RTX PRO 6000 Blackwell: FP16 End-to-End Baseline for Qwen2.5-3B
This update adds a standard FP16 end-to-end reference measurement for Qwen2.5-3B on the NVIDIA RTX PRO 6000 Blackwell Server Edition. Unlike the earlier phase-separated backend-compatibility case study, these measurements use the main leaderboard unit of Joules per 1,000 generated tokens.
Experimental Setup
| Item | Value |
|---|---|
| GPU | NVIDIA RTX PRO 6000 Blackwell Server Edition |
| CUDA capability | 12.0 |
| Software stack | PyTorch 2.11.0+cu128, CUDA runtime 12.8 |
| Model path used in run | /root/autodl-tmp/models/Qwen2.5-3B |
| Precision | FP16 |
| Batch size | 1 |
| Prompt length | 128 tokens |
| Generated lengths | 256 and 512 tokens |
| Power measurement | NVML available during run |
FP16 End-to-End Results
| Model | GPU | Precision | Batch | Generated Tokens | Energy (J/1k tok) | Throughput (tok/s) | Average Power (W) | Runs |
|---|---|---|---|---|---|---|---|---|
| Qwen2.5-3B | RTX PRO 6000 Blackwell | FP16 | 1 | 256 | 2,660.83 ± 124.87 | 83.05 ± 0.38 | 221.58 ± 10.12 | 10 |
| Qwen2.5-3B | RTX PRO 6000 Blackwell | FP16 | 1 | 512 | 2,709.67 ± 38.22 | 83.17 ± 0.26 | 225.61 ± 2.90 | 10 |
The two generation lengths produce similar throughput and energy per 1,000 tokens, providing a stable FP16 anchor point for RTX PRO 6000 Blackwell under this end-to-end protocol.
Reported ± values are one standard deviation across 10 runs. The 256-token energy result has a CV of approximately 4.7%, above the <3% threshold used for the main benchmark; the 512-token energy result has a CV of approximately 1.4%.
Interpretation and Relationship to the Blackwell Phase Study
This FP16 end-to-end result should be treated separately from the June 3 phase-separated measurements. The present update uses the standard leaderboard unit, J/1k generated tokens, and measures FP16 inference only. The June 3 update instead examined prefill/decode energy and quantized-path backend behavior under bitsandbytes 0.49.2.

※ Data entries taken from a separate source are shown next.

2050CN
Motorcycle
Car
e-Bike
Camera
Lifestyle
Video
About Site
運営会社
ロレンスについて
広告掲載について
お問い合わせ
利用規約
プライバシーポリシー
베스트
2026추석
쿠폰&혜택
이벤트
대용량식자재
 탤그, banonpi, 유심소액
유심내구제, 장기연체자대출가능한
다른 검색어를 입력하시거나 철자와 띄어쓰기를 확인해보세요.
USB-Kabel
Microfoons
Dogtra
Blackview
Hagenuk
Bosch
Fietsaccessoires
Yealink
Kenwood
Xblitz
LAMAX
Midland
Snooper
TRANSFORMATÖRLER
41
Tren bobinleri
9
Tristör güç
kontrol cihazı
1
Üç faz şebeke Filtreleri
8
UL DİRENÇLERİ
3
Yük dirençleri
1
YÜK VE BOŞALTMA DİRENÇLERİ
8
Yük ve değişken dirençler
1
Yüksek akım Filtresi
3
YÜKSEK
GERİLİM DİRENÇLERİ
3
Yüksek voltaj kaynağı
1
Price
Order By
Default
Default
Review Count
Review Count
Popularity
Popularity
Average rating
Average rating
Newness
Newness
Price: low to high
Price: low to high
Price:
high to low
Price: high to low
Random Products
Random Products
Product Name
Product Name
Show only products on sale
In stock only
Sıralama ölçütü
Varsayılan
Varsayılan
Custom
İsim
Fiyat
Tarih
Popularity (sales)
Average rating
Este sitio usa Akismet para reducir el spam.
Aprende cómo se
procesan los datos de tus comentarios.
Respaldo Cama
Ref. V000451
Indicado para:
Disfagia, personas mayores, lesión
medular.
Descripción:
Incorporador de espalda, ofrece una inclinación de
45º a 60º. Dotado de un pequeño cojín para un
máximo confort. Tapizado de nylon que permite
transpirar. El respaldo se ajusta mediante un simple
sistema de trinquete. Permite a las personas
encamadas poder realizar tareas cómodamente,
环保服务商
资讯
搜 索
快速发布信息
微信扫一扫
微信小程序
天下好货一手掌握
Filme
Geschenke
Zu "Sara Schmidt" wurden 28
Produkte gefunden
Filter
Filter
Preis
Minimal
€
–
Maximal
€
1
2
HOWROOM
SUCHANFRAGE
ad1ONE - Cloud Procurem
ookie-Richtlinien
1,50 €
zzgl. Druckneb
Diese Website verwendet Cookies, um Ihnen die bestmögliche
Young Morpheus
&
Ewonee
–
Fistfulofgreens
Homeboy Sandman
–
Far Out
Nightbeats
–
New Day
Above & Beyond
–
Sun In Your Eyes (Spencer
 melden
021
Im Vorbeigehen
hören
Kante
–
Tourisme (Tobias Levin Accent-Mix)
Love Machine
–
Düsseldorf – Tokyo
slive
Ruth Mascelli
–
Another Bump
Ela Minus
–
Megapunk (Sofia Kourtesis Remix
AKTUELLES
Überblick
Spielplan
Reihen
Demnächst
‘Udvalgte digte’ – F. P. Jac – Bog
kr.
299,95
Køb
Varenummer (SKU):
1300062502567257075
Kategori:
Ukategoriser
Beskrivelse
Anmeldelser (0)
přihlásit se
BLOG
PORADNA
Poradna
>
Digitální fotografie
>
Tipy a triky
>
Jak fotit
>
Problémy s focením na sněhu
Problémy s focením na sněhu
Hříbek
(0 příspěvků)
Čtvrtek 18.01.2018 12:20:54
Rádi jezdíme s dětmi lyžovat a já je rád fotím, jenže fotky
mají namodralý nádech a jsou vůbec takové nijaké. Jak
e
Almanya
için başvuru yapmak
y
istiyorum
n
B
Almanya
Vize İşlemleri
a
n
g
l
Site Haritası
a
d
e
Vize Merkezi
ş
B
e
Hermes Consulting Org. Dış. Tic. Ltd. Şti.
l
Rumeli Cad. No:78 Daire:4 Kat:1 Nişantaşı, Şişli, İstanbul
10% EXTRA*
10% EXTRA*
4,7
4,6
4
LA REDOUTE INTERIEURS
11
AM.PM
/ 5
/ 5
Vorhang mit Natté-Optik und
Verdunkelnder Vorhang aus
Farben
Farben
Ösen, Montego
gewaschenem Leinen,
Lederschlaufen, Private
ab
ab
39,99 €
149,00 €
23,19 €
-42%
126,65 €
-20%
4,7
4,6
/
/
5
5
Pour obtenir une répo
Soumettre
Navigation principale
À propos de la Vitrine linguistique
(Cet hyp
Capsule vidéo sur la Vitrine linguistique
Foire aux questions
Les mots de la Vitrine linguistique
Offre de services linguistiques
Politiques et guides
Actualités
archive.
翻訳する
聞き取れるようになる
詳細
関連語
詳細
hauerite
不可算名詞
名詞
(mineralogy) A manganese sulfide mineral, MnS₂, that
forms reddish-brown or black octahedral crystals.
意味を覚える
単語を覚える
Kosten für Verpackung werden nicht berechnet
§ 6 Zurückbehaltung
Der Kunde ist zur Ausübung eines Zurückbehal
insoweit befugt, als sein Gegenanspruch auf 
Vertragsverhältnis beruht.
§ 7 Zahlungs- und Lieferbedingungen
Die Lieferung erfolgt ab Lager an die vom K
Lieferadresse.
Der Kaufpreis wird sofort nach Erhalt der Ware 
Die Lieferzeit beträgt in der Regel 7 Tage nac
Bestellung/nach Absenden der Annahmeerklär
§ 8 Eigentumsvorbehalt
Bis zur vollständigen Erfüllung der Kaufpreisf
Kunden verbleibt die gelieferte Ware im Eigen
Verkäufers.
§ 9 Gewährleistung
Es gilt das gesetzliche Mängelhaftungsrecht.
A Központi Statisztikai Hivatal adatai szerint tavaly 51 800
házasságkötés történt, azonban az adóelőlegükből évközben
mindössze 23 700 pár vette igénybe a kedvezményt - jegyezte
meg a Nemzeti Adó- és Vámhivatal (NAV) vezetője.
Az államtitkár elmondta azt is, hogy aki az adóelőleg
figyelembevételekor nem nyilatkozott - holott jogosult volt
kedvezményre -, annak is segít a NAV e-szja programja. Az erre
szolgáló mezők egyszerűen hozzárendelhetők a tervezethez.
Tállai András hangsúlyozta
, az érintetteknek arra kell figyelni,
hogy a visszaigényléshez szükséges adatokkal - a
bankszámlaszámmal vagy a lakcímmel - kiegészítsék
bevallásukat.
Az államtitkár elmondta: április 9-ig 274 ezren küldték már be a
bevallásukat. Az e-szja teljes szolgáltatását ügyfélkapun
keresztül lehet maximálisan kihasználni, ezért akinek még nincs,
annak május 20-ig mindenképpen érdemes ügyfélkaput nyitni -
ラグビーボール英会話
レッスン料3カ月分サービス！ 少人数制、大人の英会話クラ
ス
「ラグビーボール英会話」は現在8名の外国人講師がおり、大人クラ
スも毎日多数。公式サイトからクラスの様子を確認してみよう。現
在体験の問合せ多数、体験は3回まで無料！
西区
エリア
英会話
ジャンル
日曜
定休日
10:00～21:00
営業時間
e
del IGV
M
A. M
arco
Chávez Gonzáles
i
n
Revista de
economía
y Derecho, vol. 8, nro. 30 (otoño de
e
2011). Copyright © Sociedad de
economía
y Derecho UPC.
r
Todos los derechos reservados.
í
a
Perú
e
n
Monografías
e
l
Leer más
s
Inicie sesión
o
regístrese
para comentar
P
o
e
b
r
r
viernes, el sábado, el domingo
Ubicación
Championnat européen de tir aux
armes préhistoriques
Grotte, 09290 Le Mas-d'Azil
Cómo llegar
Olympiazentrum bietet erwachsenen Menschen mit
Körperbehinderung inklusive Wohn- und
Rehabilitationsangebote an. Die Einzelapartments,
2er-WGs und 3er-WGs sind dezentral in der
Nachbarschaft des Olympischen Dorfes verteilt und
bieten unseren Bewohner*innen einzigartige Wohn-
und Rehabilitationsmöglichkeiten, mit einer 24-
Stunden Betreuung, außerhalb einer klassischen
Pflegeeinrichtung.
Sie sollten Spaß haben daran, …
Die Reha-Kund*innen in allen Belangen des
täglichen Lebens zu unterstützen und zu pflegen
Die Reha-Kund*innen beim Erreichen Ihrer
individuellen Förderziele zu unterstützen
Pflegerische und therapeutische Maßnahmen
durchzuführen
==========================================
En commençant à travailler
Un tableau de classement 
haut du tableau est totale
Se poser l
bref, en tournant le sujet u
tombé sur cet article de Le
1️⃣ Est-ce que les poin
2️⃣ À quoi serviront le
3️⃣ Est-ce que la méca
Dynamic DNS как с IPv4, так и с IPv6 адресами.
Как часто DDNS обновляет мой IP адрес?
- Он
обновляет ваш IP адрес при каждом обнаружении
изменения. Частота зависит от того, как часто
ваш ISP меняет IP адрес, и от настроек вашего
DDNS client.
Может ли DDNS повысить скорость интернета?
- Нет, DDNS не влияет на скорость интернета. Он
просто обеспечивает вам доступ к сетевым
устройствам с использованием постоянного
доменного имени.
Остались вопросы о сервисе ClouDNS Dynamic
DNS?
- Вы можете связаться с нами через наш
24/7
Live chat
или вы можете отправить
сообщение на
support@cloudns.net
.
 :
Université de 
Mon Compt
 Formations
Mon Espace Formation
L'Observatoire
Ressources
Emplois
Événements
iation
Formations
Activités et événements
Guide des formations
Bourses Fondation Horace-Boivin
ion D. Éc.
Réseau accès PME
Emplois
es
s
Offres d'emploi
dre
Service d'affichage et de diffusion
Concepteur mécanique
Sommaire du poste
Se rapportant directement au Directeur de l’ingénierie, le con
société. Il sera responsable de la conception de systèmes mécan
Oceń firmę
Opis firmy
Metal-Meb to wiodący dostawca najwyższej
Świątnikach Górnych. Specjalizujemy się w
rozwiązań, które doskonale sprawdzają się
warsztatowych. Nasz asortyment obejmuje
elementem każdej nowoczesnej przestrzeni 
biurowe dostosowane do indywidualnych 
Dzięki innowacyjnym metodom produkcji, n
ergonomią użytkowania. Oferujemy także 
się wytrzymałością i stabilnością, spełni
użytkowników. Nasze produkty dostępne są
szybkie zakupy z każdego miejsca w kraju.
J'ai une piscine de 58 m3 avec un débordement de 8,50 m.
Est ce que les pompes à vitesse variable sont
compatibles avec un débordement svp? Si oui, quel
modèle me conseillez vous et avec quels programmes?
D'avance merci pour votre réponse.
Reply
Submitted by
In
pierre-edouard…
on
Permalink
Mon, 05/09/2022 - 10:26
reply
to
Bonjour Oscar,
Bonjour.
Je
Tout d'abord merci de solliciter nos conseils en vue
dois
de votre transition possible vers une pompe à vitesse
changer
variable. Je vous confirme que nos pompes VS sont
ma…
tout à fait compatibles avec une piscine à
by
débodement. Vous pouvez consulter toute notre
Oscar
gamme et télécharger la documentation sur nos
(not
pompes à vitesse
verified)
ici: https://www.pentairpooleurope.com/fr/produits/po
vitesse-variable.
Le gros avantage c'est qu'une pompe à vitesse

Together, the two updates support a conservative interpretation: the RTX PRO 6000 Blackwell stack produced stable FP16 end-to-end inference, while the earlier quantized phase-separated results should be interpreted as backend-architecture interaction evidence rather than normal quantized leaderboard performance.